The Polyvia Ontology v1 (high-level)
1. Objects, not tables
We model real-world nouns as first-class objects:
- Document – the canonical source (PDF, webpage, email)
- DocumentPart – pages, sections, tables, figures
- Entity – companies, people, regulations, systems
- Claim – atomic, checkable statements
- Evidence – precise support for claims
- Insight – synthesized conclusions
- WorkflowRun – traceability for AI and pipelines
Crucially:
One object is backed by many data sources — never 1:1 with storage.
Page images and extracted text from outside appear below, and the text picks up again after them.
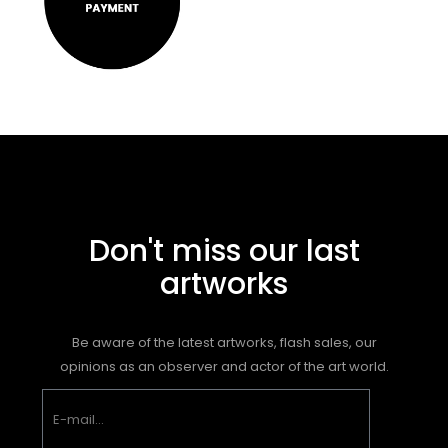
Don't miss our last
artworks
Be aware of the latest artworks, flash sales, our
opinions as an observer and actor of the art world.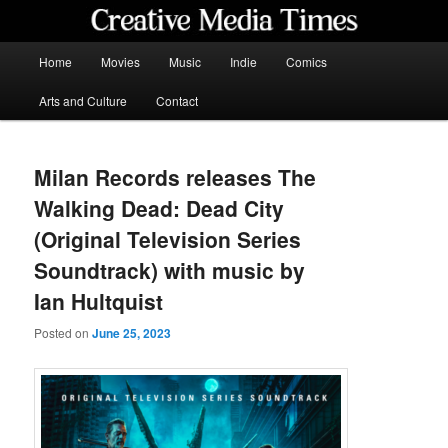
Skip
to
primary
Main
Home
Movies
Music
Indie
Comics
content
menu
Creative Media Times
Arts and Culture
Contact
Milan Records releases The
Walking Dead: Dead City
(Original Television Series
Soundtrack) with music by
Ian Hultquist
Posted on
June 25, 2023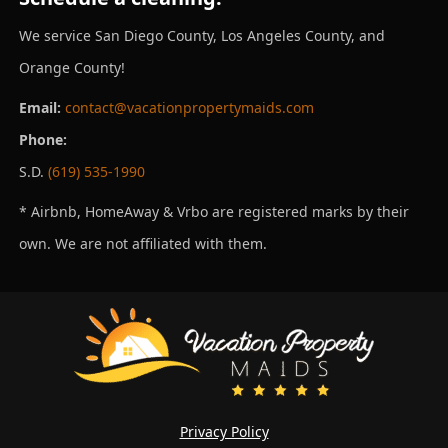
We service San Diego County, Los Angeles County, and
Orange County!
Email:
contact@vacationpropertymaids.com
Phone:
S.D.
(619) 535-1990
* Airbnb, HomeAway & Vrbo are registered marks by their
own. We are not affiliated with them.
Privacy Policy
2. Claims as the unit of truth
Instead of treating answers as text, we promote claims to first-class citizens.
A claim is:
- atomic (“Company X revenue was €12M in 2023”)
- time-bound
- confidence-scored
- explicitly supported by evidence
- traceable to humans or agents
Claims can be:
- proposed
- verified
- disputed
- retracted
This gives the system memory, uncertainty, and accountability.
3. Evidence beats chunks
Chunks are implementation details. Evidence is a semantic pointer.
Evidence always knows:
- where it comes from (page, table cell, figure)
- how strong it is
- what it supports or contradicts
LLMs never cite raw text — they cite claims backed by evidence.
This single shift dramatically reduces hallucinations.
4. State and time are non-optional
Real systems change.
Documents move from ingested → parsed → indexed. Claims evolve from proposed → verified → disputed.
State transitions are events, not overwrites.
This enables:
- audit trails
- review queues
- rollback
- temporal reasoning (“what did we believe last month?”)
Without state, you don’t have governance — just outputs.
5. Actions turn data into software
The biggest leap beyond traditional knowledge graphs is actions.
Objects expose actions such as:
- VerifyClaim
- DisputeClaim
- ReindexDocument
- ResolveEntity
- PublishInsight
Actions:
- have preconditions
- check permissions
- mutate state
- emit audit events
- can be triggered by humans or agents
This is where AI systems become operational, not just analytical.
Mapping the ontology to RAG
The ontology doesn’t replace RAG — it structures it.
Classical RAG
Query → retrieve chunks → prompt → answer
Ontology-driven RAG
Query
→ retrieve candidate objects
→ select evidence
→ propose or reuse claims
→ synthesize answer from claims
→ update ontology state
Retrieval still uses embeddings. But reasoning happens at the claim layer, not the text layer.
Agents in this architecture
Agents are no longer free-floating prompt loops.
Each agent has a role, permissions, and allowed outputs:
- IngestAgent – creates documents and parts
- ExtractAgent – proposes claims with evidence
- ResolveAgent – entity disambiguation
- VerifyAgent – strengthens or disputes claims
- AnswerAgent – synthesizes insights
- GovernanceAgent – enforces policy and redaction
Agents are constrained by the ontology:
If there’s no evidence, they must say “unknown”.
Why this matters for enterprise AI
This architecture enables things that pure RAG cannot:
- explainable answers
- auditability for regulators
- safe autonomous agents
- long-term memory
- decision tracking
- human-in-the-loop workflows
It’s how you go from:
“The model says…” to “The system believes this, based on these sources, with this confidence, and here’s what we can do next.”
Final thought
LLMs are powerful, but they are not systems.
Systems require:
- structure
- memory
- rules
- state
- accountability
An operational ontology is how we give AI those properties.
At Polyvia, this is the foundation we’re building on — not because it’s fancy, but because it’s the minimum structure required for AI to interact safely with reality.